Рев моторов затих. На берегу стояли люди и махали шапками. Пилоты открыли дверку и спустили лесенку прямо в воду.

С берега к самолету шли лодки. На передней алюминиевой шлюпке греб рослый плечистый парень в рубашке без пояса. Он сильно взмахивал веслами и оглядывался через плечо на самолет.

Подогнав лодку к лесенке, парень ухватился за нее и протянул руку дяде Диме, стоявшему в дверях.

– С приездом, товарищ Вихорев!

– Спасибо, Семен! Ну-ка, принимай чемоданчик.

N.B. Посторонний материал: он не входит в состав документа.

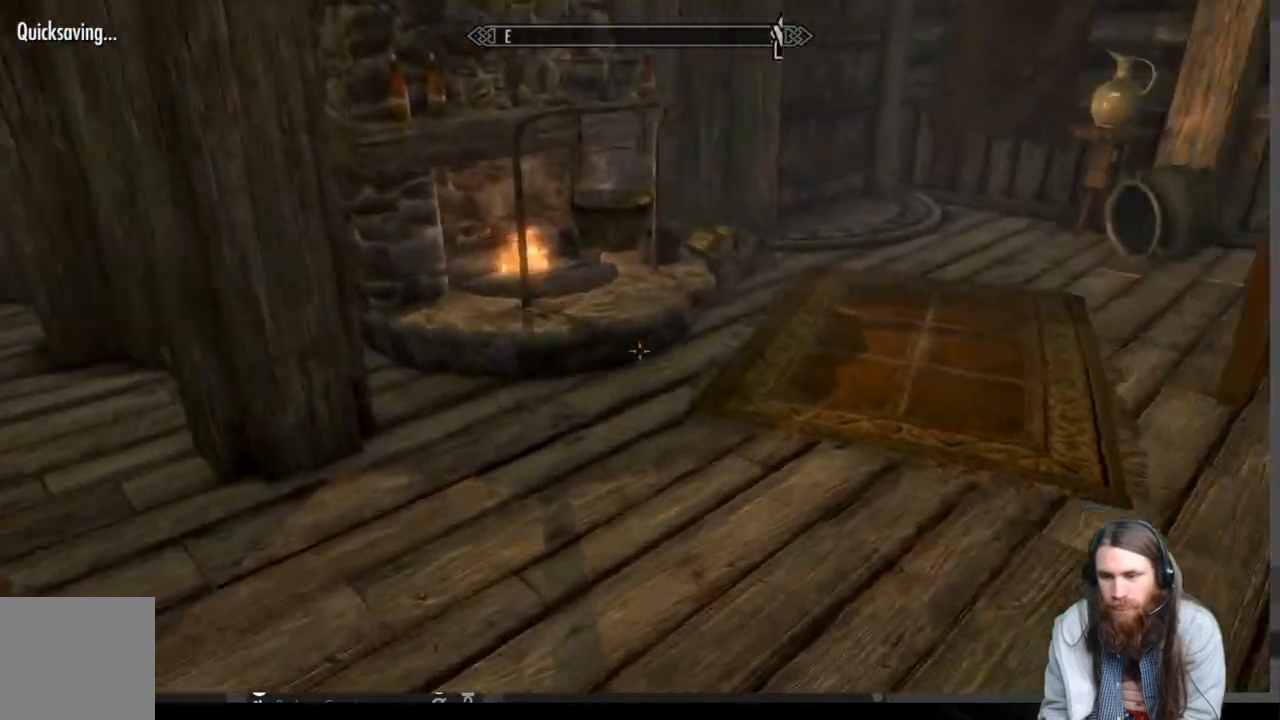
{"buttons": [], "left_stick": "up-right", "right_stick": "left", "events": [[50, "right_stick", "center"], [167, "left_stick", "up-right"], [450, "right_stick", "left"]]}
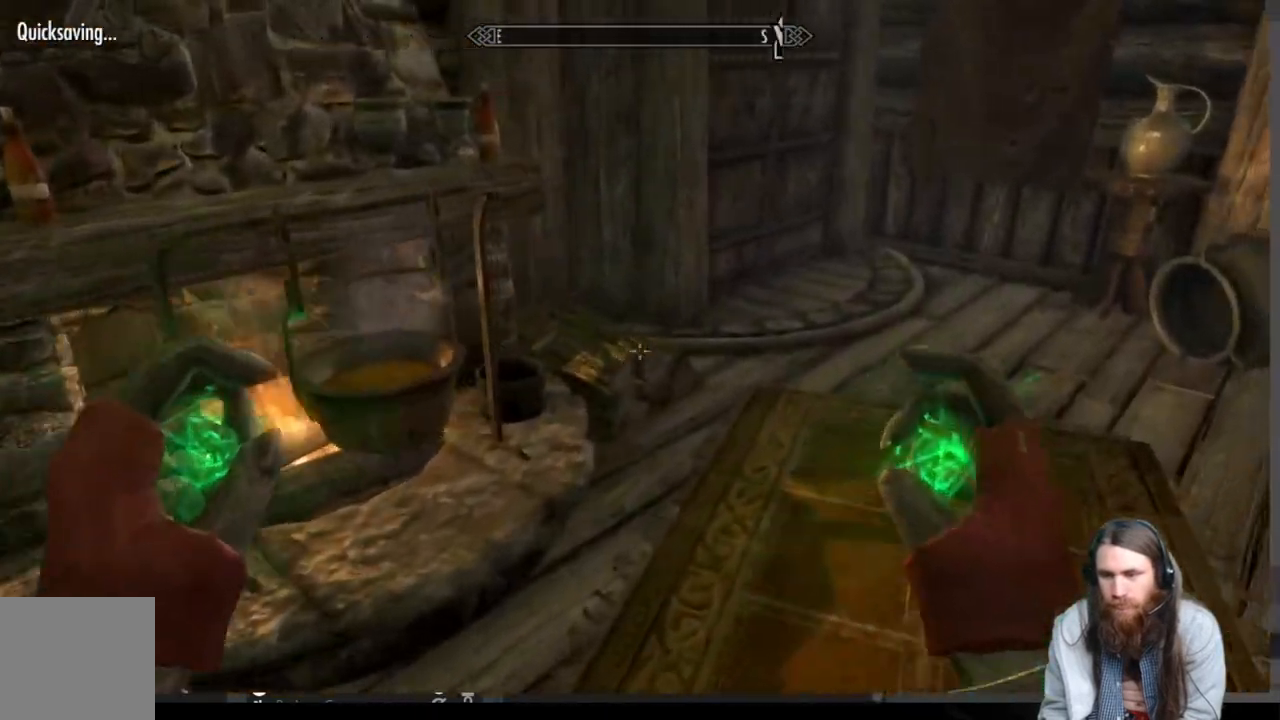
{"buttons": [], "left_stick": "up-right", "right_stick": "center", "events": [[200, "right_stick", "center"]]}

– Тут что? – поинтересовался Семен. – Запчасти?

– Запчасти, – ухмыльнулся дядя: – чемодан был с Зиниными вещами. Смотри, в воду не урони.

Семен установил чемодан в носу лодки, помог дяде спуститься и тогда уже увидел на лесенке Зину. Она стояла на ступеньке, в нерешительности поглядывая на лодку, которую сильно раскачивала быстрая речная волна.

– Ну, что же ты, Семен, – заметил дядя, – девушек, что ли, не видал. Племянница моя в гости приехала. Помоги ей, а то как бы в воду не кувыркнулась.

Семен вытер громадную ручищу о штаны, замазанные машинным маслом. Неуклюже поддерживая Зину за локоть, усадил ее в носу лодки и взялся за весла.

– К пристани? – спросил он.

– Давай прямо к берегу – сказал дядя. – Тут к дому ближе.

К самолету уже подплывала тяжелая дощатая лодка за грузом. На ней гребли, сильно засаживая весла в воду, две девушки в платочках, краснощекие, как матрешки.

Они с любопытством оглядели Зину, потом одна из них опустила платок на шею и насмешливо запела:

Девка в лодочке каталась,
А под лодкою вода.
Девка юбку подмочила
Перевозчику беда...

И уже обе вместе подхватили задорный припев

Перевозчик молодой
Юбку сушит над водой...

Семен с неудовольствием покосился на них. Девушки рассыпались звонким смехом.

Зина чувствовала себя не особенно ловко, но сделала вид, что песенка ей понравилась. Дядя сидел с каменным лицом, и только в глазах его дрожали веселые искорки.

Лодка уже подходила к берегу. Дощатая пристань осталась далеко вниз по реке. В том месте, где они собирались высадиться, на берегу не было даже мостков. Не дойдя до пологого берега, лодка задела дно и остановилась.

Дядя Дима, забрав чемодан и рюкзак, шагнул прямо за борт и направился к берегу, с усилием выдирая сапоги из вязкого засасывающего ила. Семен тоже вылез в воду и сейчас стоял, поглядывая в замешательстве то на Зину в ее светлых туфлях и чулках, то на спину удаляющегося Вихорева.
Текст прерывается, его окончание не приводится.